**** GIVEN PASSAGE ****

And CA, you are right. Being safe is inconvenient. Thats why in the original post, I likened it to safe sex and backing up your computer. Sometimes a little inconvenience is worth the trouble.


----------



## MAK-Deco

Hey Scott, looks great... The trim on the house looks good washed are you guys top coating that also??


----------



## vermontpainter

MAK-Deco said:


> Hey Scott, looks great... The trim on the house looks good washed are you guys top coating that also??


Thanks MAK. We are doing the trim. In some areas its ok, but it was finger jointed factory preprimed, so in some areas the wash is blowing it right off. In those areas we will wash, sand, prime and go with Aura ext.


----------



## MAK-Deco

vermontpainter said:


> Thanks MAK. We are doing the trim. In some areas its ok, but it was finger jointed factory preprimed, so in some areas the wash is blowing it right off. In those areas we will wash, sand, prime and go with Aura ext.



Let me know how the Aura ext works. I am considering using the Aura flat in place of ProVT on a very weathered rough cedar siding way past due in needing a coating of something


----------



## vermontpainter

MAK-Deco said:


> Let me know how the Aura ext works. I am considering using the Aura flat in place of ProVT on a very weathered rough cedar siding way past due in needing a coating of something


We have used it on a couple of projects so far. I like it alot. Not sure it comes in flat, are you thinking matte?


----------



## MAK-Deco

vermontpainter said:


> We have used it on a couple of projects so far. I like it alot. Not sure it comes in flat, are you thinking matte?

****

▶ _SET TASKS_:
1 > Reproduce the painting thread starting with "And CA, you" and going on through "worth the trouble.", swapping "computer" for "files".
2 > Extend the painting thread beyond its last quoted post.

**** EXTRACTED DATA ****

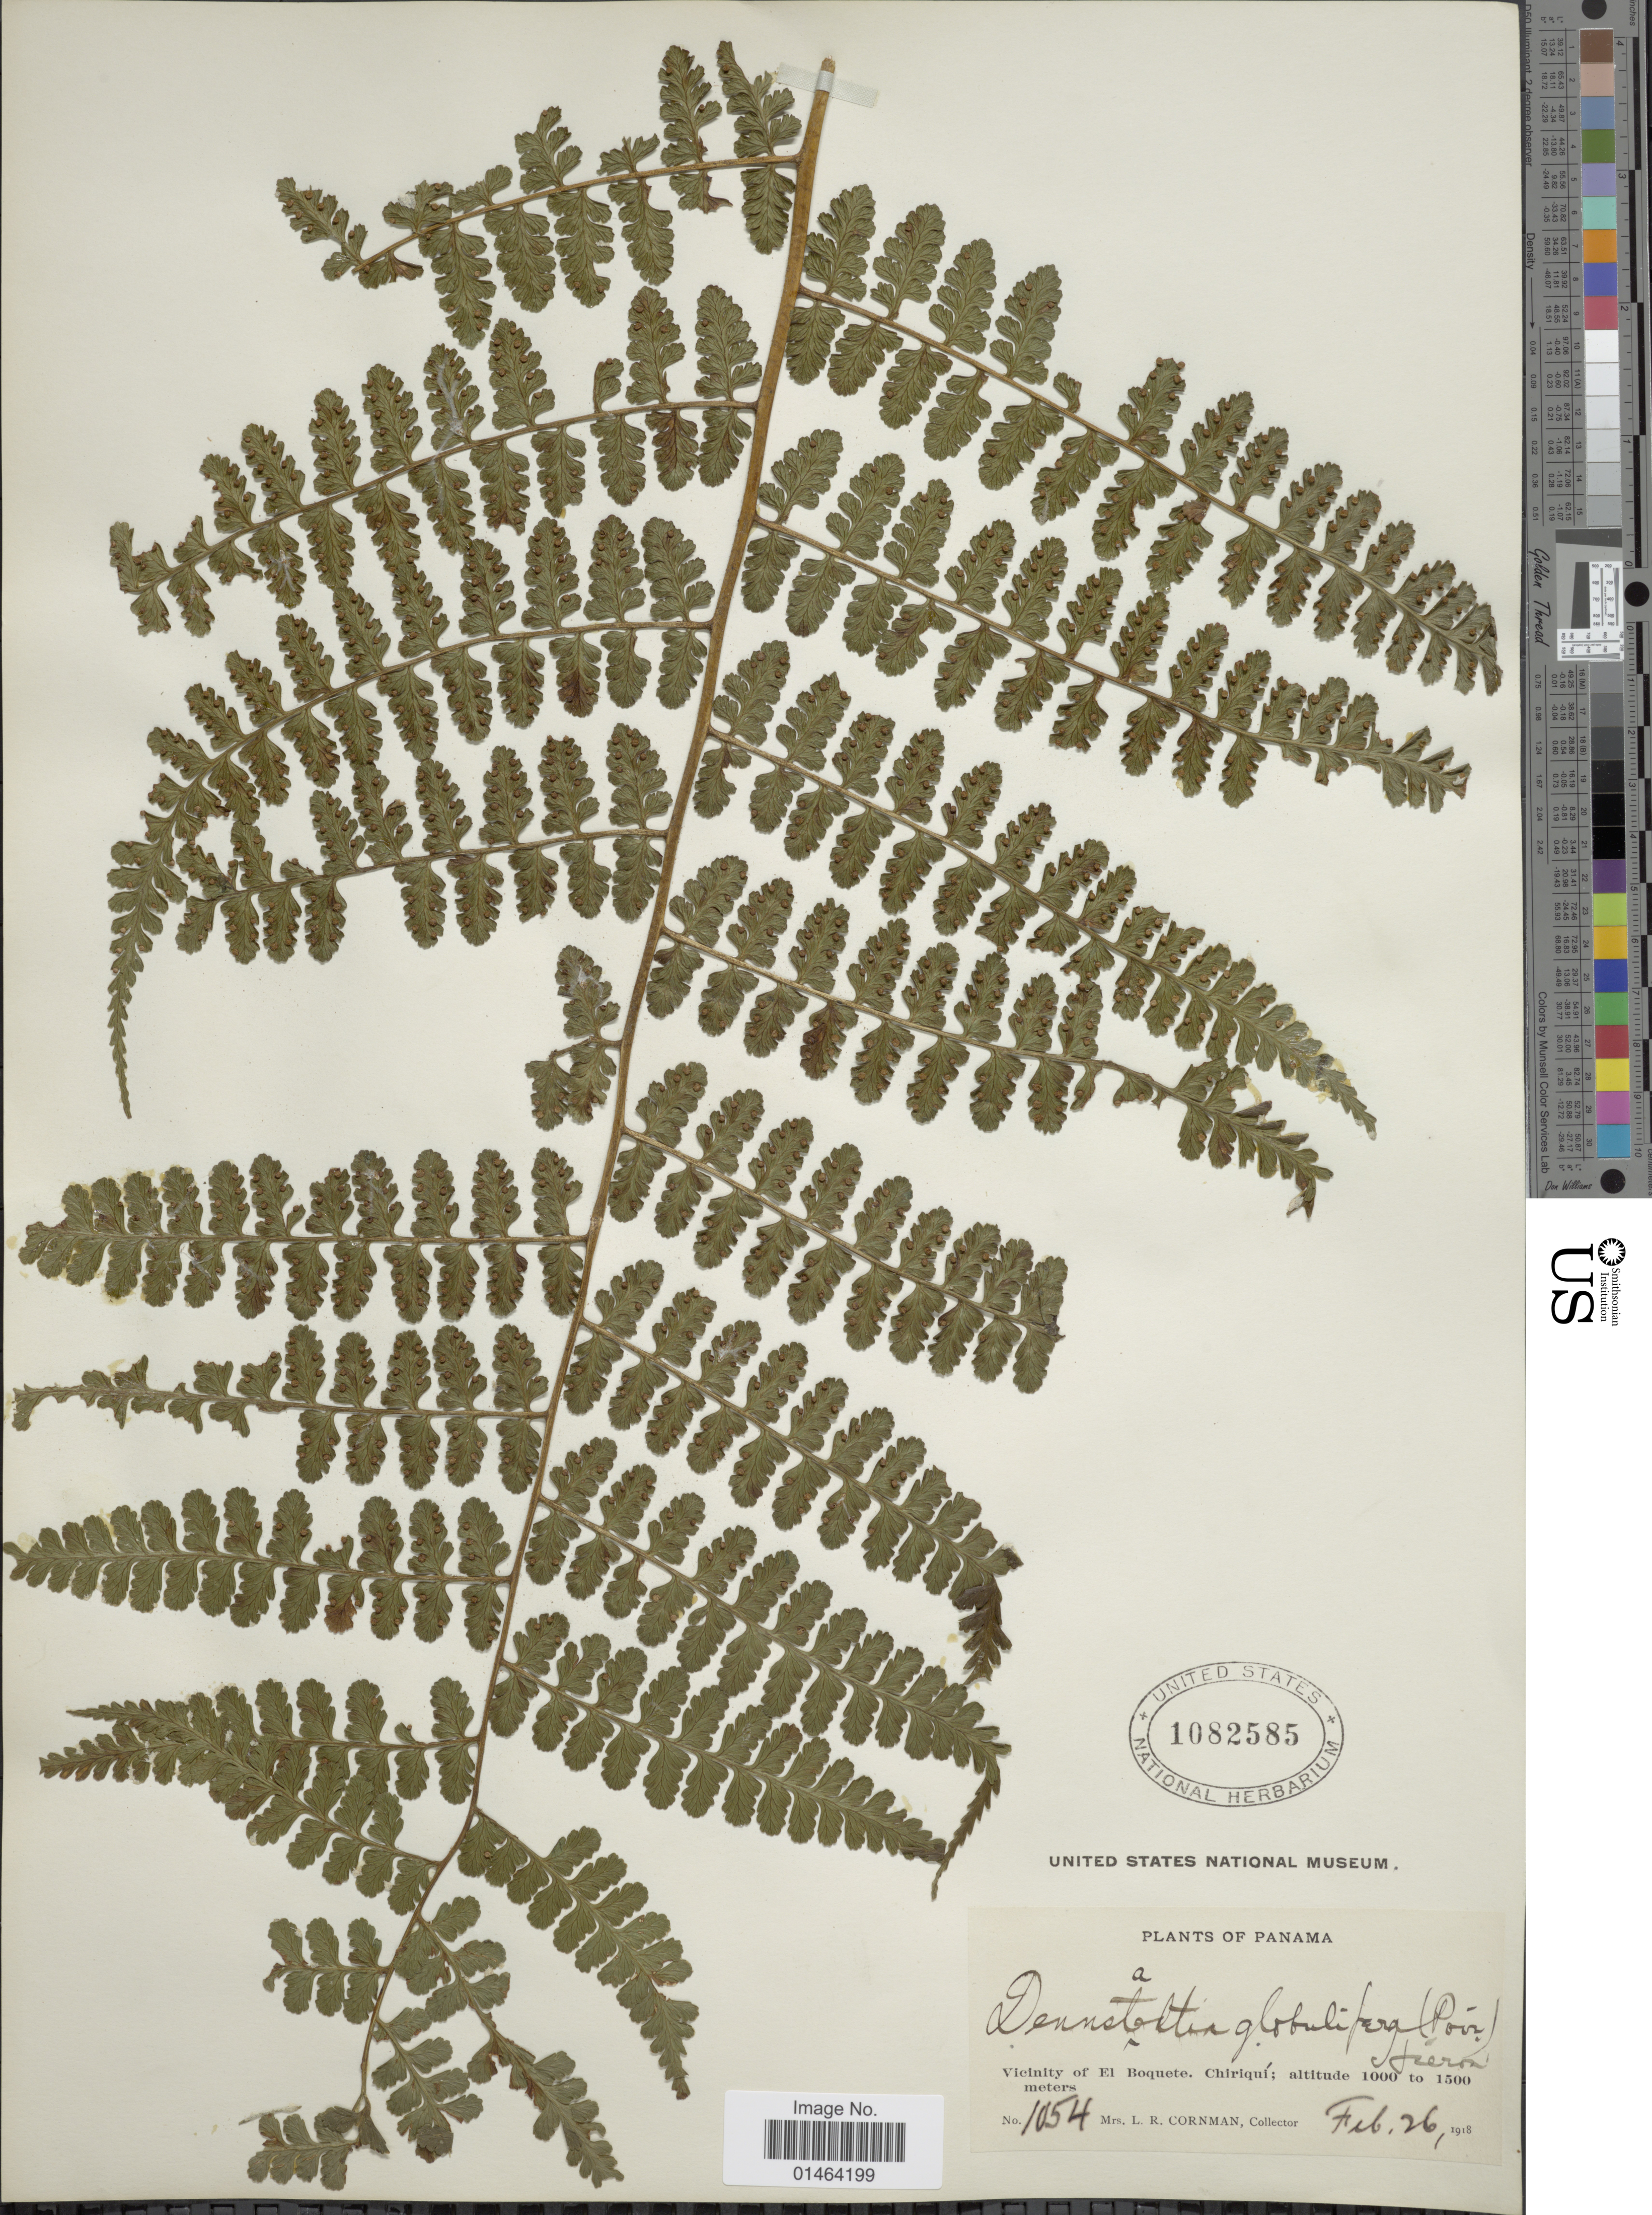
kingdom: Plantae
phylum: Tracheophyta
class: Polypodiopsida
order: Polypodiales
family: Dennstaedtiaceae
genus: Dennstaedtia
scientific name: Dennstaedtia globulifera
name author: (Poir.) Hieron.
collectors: L. Cornman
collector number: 1054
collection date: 1918-02-26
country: Panama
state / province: Chiriqui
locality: Vicinity of El Boquete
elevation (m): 1000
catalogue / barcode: US 1082585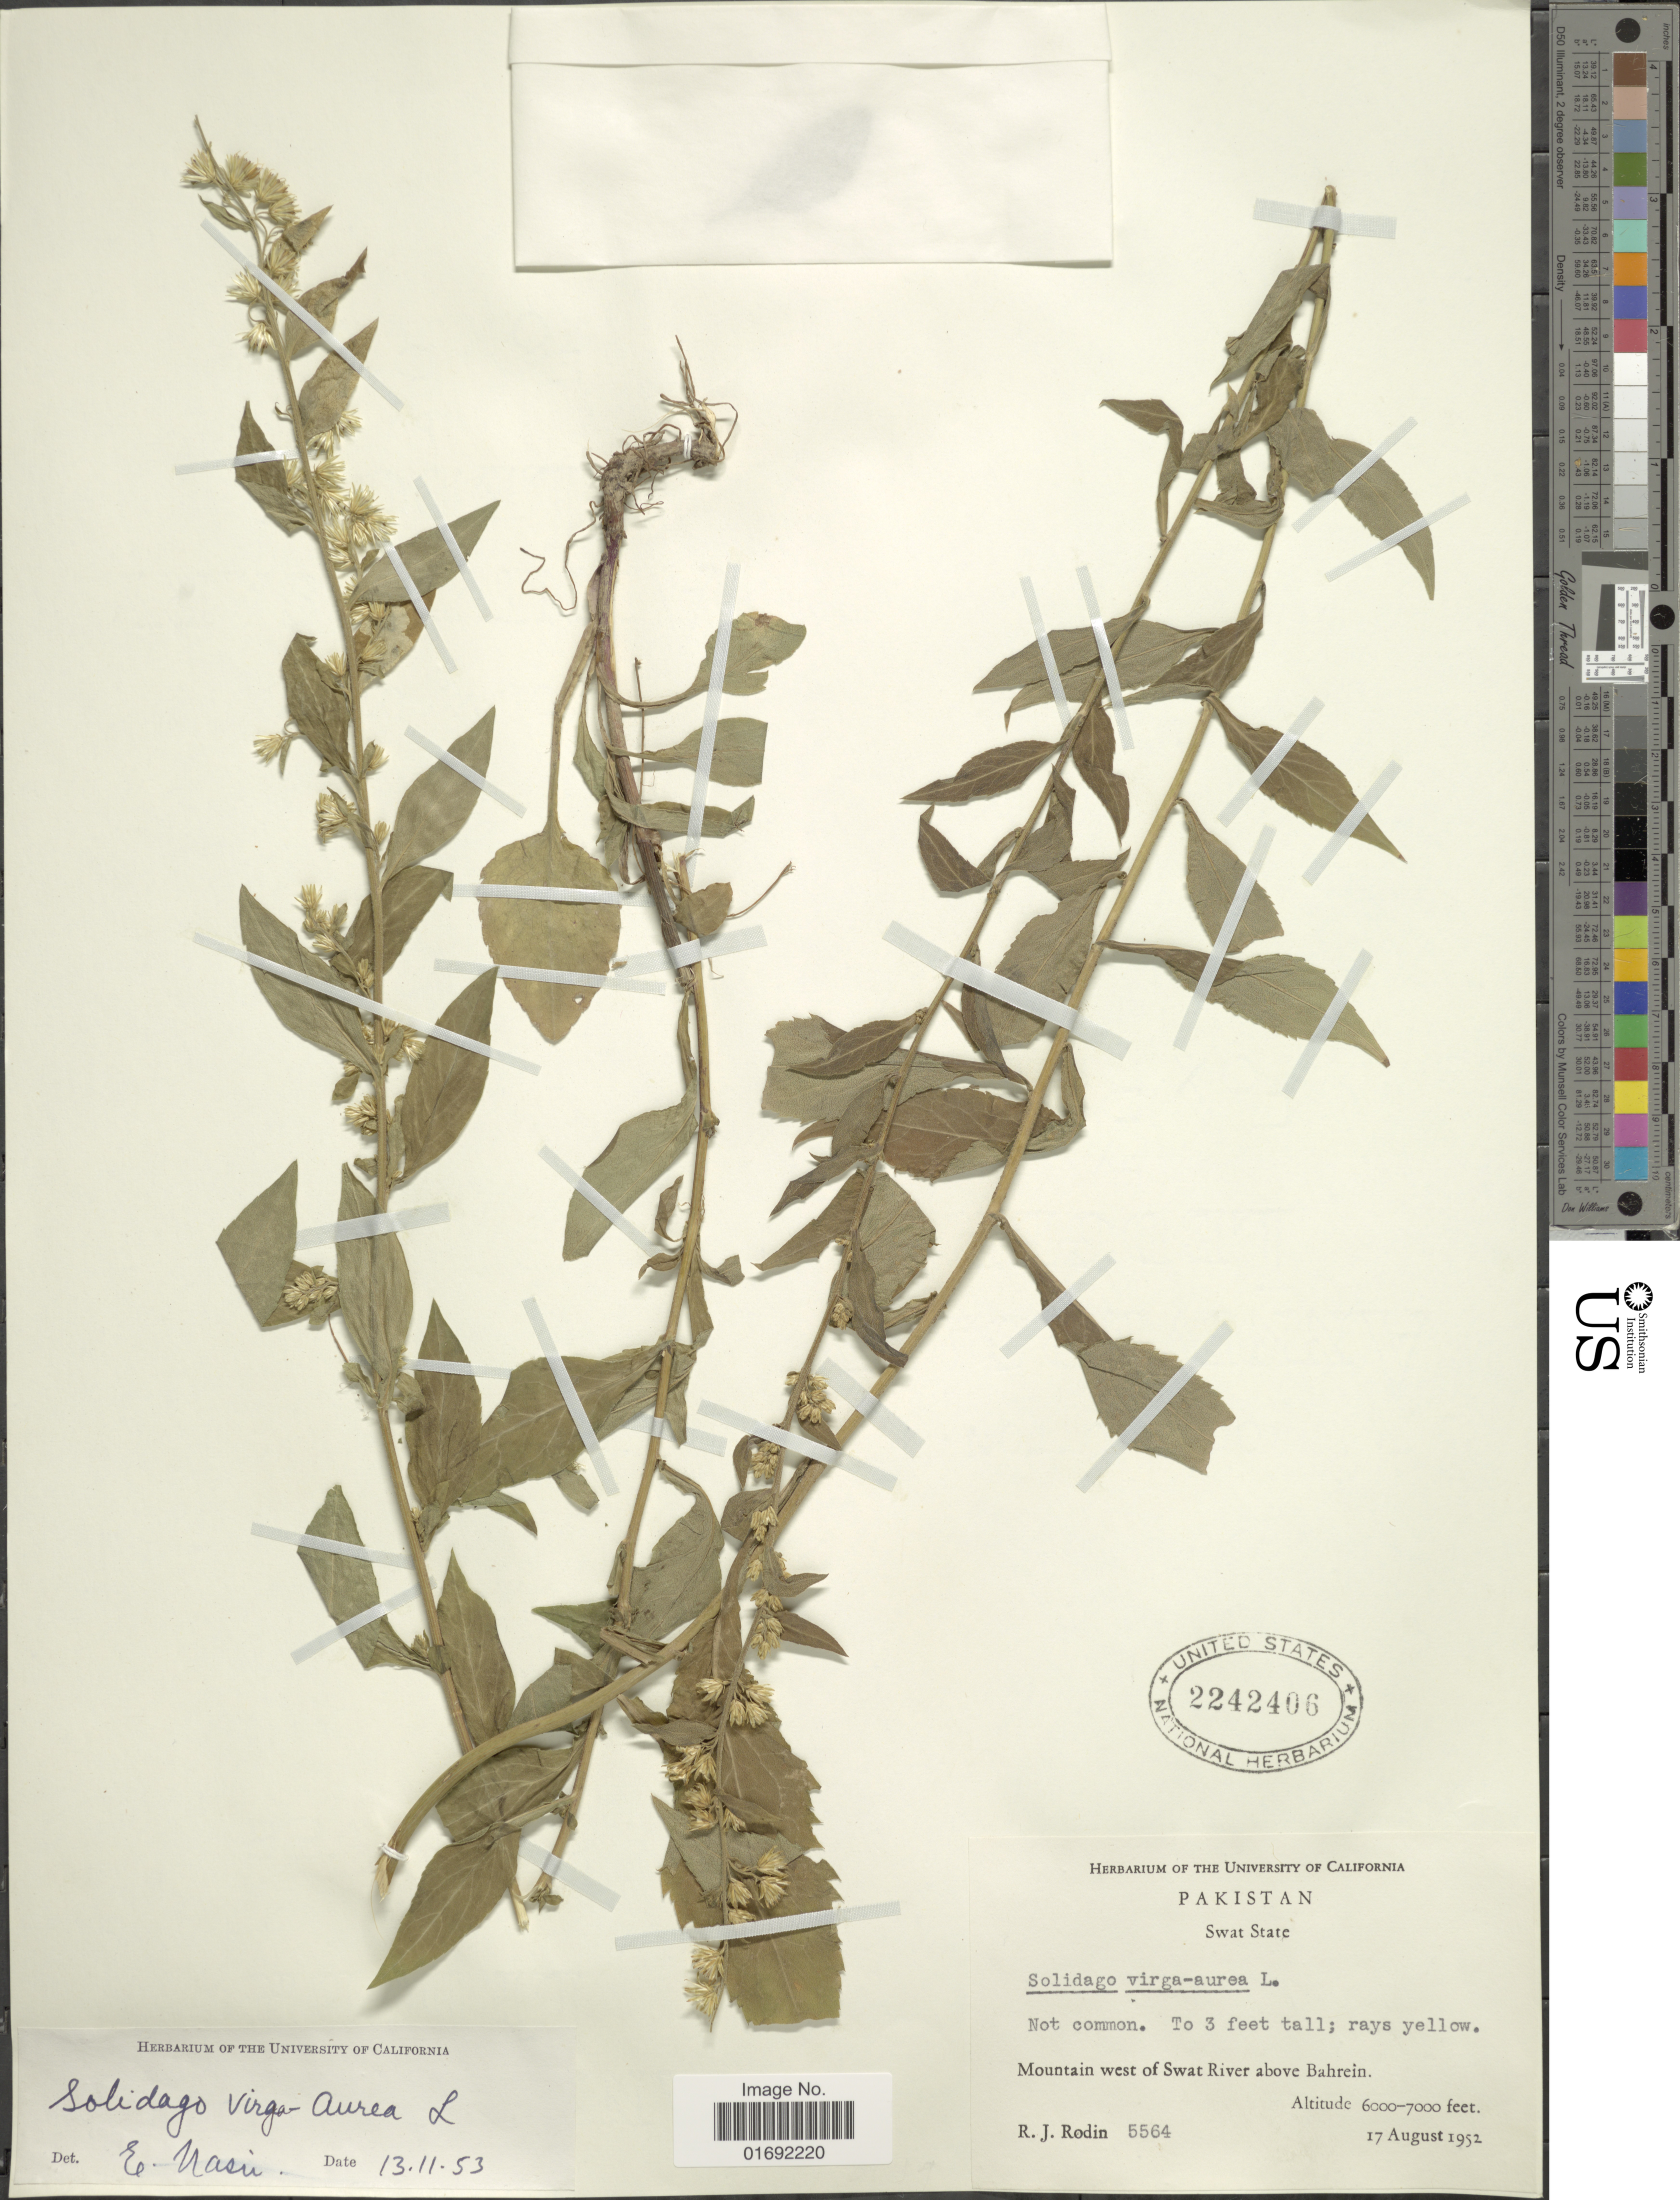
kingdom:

****

▶ _TASK-BY-TASK OUTPUTS_:
1 >
And CA, you are right. Being safe is inconvenient. Thats why in the original post, I likened it to safe sex and backing up your files. Sometimes a little inconvenience is worth the trouble.

2 >
exterior comes in flat... 

green can = flat just like moor life


----------



## vermontpainter

MAK-Deco said:


> exterior comes in flat...
> 
> green can = flat just like moor life


Cool. We have only used the satin and semi. I would think the flat would be a much better alternative than PROVT.


----------



## MAK-Deco

vermontpainter said:


> Cool. We have only used the satin and semi. I would think the flat would be a much better alternative than PROVT.


even on beveled rough cedar siding...  the whole paint vs solid stain thread come to mind??


----------



## daArch

We was washing a house back it the dark ages with long handled dairy brushes. The solution was about 1/4 bleach, handful of TSP, and a couple of healthy squirts of Dawn dish detergent.

I always wore heavy duty rubber gloves, my helper was too macho to worry about it. The blistering on his hands the next day prevented him from working.

We all know we "should" wear protection, but in reality .......

But answer me this, how many OLD painters do you know versus old doctors, lawyers, or indian chiefs.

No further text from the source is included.